Let's take a look at the commonly used character sets:
ASCII字符集:
128 characters are included, including spaces, punctuation marks, numbers, upper and lower case letters, and some invisible characters.
ISO 8859-1字符集:
A total of 256 characters are included, and ASCII字符集
128 characters commonly used in Western Europe are expanded on the basis.
GB2312字符集:
Contains Chinese characters, Latin letters, Greek letters, Japanese hiragana and katakana letters, Russian Cyrillic letters, and 6763 Chinese characters.
GBK字符集
: GBK字符集
Expanded the GB2312 character set.
UTF-8字符集:
Almost the characters used in various countries/regions in the world today are included, and they are constantly expanding.
umf8mb3: "castrated" UTF-8 character set, using 1~3 bytes to represent characters. umf8mb4: Authentic UTF-8 character set, using 1 to 4 bytes to represent characters.

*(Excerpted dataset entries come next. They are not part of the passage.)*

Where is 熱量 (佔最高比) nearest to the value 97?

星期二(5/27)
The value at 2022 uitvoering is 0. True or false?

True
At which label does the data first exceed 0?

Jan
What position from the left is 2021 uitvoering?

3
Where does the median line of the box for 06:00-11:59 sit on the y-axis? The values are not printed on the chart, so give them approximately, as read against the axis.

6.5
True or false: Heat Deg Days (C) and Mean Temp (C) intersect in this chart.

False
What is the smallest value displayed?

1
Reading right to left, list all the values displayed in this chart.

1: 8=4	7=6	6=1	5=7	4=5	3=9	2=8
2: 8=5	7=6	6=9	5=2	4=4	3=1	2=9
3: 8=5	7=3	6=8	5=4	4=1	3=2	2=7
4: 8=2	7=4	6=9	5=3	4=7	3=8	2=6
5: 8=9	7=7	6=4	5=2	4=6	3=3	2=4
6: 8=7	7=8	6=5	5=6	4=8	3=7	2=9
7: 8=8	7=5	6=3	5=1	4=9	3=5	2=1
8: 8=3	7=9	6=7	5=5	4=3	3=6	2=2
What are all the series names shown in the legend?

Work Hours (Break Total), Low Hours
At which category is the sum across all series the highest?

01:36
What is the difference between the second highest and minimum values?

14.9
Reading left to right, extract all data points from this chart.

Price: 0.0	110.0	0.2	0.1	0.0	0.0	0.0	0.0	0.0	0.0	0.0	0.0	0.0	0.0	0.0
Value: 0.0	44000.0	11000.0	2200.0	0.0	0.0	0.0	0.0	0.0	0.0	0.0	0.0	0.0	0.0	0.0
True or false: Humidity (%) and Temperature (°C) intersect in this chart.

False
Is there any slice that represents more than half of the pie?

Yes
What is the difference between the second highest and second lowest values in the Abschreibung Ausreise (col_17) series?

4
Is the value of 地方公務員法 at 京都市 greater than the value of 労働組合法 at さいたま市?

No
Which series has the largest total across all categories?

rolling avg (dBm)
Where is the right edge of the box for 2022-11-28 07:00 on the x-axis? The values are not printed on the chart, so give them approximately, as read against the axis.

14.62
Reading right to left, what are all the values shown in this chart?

utf8 is an alias of umf8mb3.
A comparison rule is a rule for comparing the sizes of characters in a certain character set. A character set corresponds to several comparison rules. There is a default comparison rule, and a comparison rule must correspond to a character set.
MySQL
There are 4 character sets and comparison rules, which are server level, database level, table level, and column level.
Server level
(1) View the character set of the server level
mysql> show variables like 'character_set_server';
(2) View the comparison rules at the server level
mysql> show variables like 'collation_server';
Database level
(1) View the character set of the database level
mysql> show variables like 'character_set_database';
(2) View the comparison rules at the database level
mysql> show variables like 'collation_database';
Table level
We can specify the character set and comparison rules of the table when creating and modifying the table. If not specified in the table, the comparison rule of the database and character set of the table is used as the character set and comparison rule of the table.
Column level
We can specify the character set and comparison rules of the column when creating and modifying the column. If the character set and comparison rule are not explicitly specified when creating the column, the column defaults to the character set and comparison rule of the table.
The character set used in the communication between the client and the server
Essentially, the request received by the server is a byte sequence, and the server regards this byte sequence as character_set_client
a byte sequence encoded using the character set represented by the system variable . (After each client establishes a connection with the server, the server will maintain a separate character_set_client
variable for the client , which is at the SESSION level) The
server will treat the requested byte sequence as character_set_client
a byte sequence encoded by the corresponding character set. When actually processing the request, it is converted into character_set_connection
a byte sequence encoded using the character set corresponding to the SESSION level system variable .
When comparing the value received by the client with the value of a certain column in the table, the priority of the character set and collation of the column is higher. E.g,
select * from t where c='我';
The gbk
encoding used by "I" and c
the utf8
character set encoding used by the column . Here, the "I" in the request needs to be gbk
converted from the character set first utf8
.
Taking the above example as an example, when the server generates a response, the server converts the string "I" from the utf8 character set encoding to character_set_result
the byte sequence of the character set encoding corresponding to the system variable, and then sends it to the client.
System variable | description |
---|---|
character_set_client | The server believes that the request is encoded according to the character set specified by the system variable |
character_set_connection | When the server processes the request, it converts the request byte sequence from character_set_client to character_set_connection |
character_set_result | The server uses the character set specified by the system variable to encode the string returned to the client |
Transmitting information when connecting to the server, the client with the default character set user name and password to the server together with the server after the reception character_set_client、character_set_connection
and character_set_result
initializes the value of these three system variables for the client's default character set.